Vue aérienne de la prison centrale d'Eysses

Le "collectif d'Eysses"

La grande diversité géographique et sociale des détenus cède vite la place à  l'idée de communauté.  Contre toute attente, les détenus réorganisent à l'intérieur de la prison une société vivant normalement malgré la contrainte. Les emprisonnés opposent à leurs geôliers leur esprit de résistance. Ils obtiennent une relative liberté de mouvement ainsi que le droit d'enseigner et de se distraire, créant une véritable université populaire au sein de la prison.

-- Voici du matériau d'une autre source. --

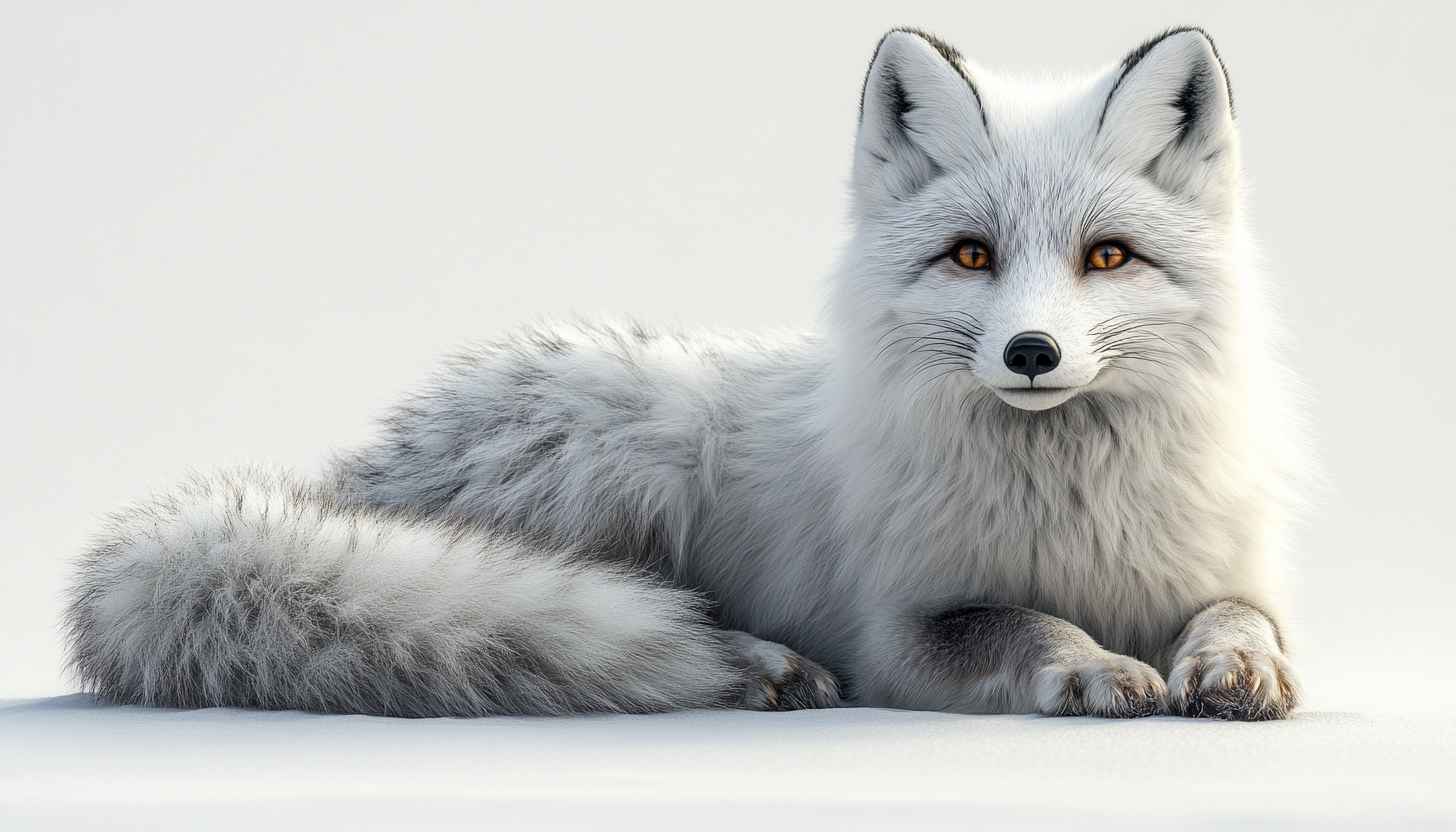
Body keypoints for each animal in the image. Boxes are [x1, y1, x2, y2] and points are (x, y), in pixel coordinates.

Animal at [65, 27, 1304, 720]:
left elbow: (1241, 616)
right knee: (637, 604)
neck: (1071, 504)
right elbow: (1022, 624)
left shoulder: (1216, 571)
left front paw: (1233, 669)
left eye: (1107, 257)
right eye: (970, 257)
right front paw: (1091, 667)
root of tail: (344, 474)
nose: (1031, 354)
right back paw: (751, 662)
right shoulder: (903, 625)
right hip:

Une action clandestine dans la prison

Fin 1943, des journaux clandestins font leur apparition dans la prison. Les détenus parviennent aussi à communiquer avec l'extérieur et à tisser des liens avec des résistants locaux, par le biais notamment d'un certain nombre de gardiens. Ils réussissent à se constituer en véritable bataillon FFI, à faire entrer quelques armes dans la prison et préparent un plan d'évasion collective pour rejoindre les maquis de la région pour reprendre le combat contre le l'occupant.

L'insurrection

 

Le 19 février 1944, le directeur de la prison ainsi qu'un inspecteur de l'administration pénitentiaire sont pris en otage par les détenus. Très vite, les détenus résistants se rendent maître des locaux de détention. Mais l'alerte est donnée. S'ensuit alors une fusillade puis le siège de la prison, toute la nuit, par les gardes mobiles de réserve, que viennent appuyer l'artillerie de l'armée allemande. Les détenus résistants sont finalement contraints de renoncer à leur action.   

 
La répression

Dans les jours qui suivent la tentative d'évasion, une cour martiale condamne à mort 12 détenus. Ils sont exécutés au matin du 23 février 1944. Les détenus demeurés dans la prison sont livrés aux nazis le 30 mai 1944. Les S.S. procèdent à la déportation des détenus vers le camp de concentration de Dachau à la fin du mois de juin 1944.

400 résistants d'Eysses mourront en déportation.

 


Le retour à Eysses

C'est en août 1945 qu'a lieu à Villeneuve-sur-Lot le premier congrès de "l'Amicale des anciens détenus patriotes de la centrale d'Eysses". Le bulletin de liaison de l'amicale, intitulé « Unis comme à Eysses », paraît chaque trimestre depuis cette date. Dépassant les clivages, cette amicale, dont les membres se retrouvent chaque année devant le mur des fusillés, célèbre et perpétue l'esprit qui a animé les détenus durant leur incarcération dans la prison.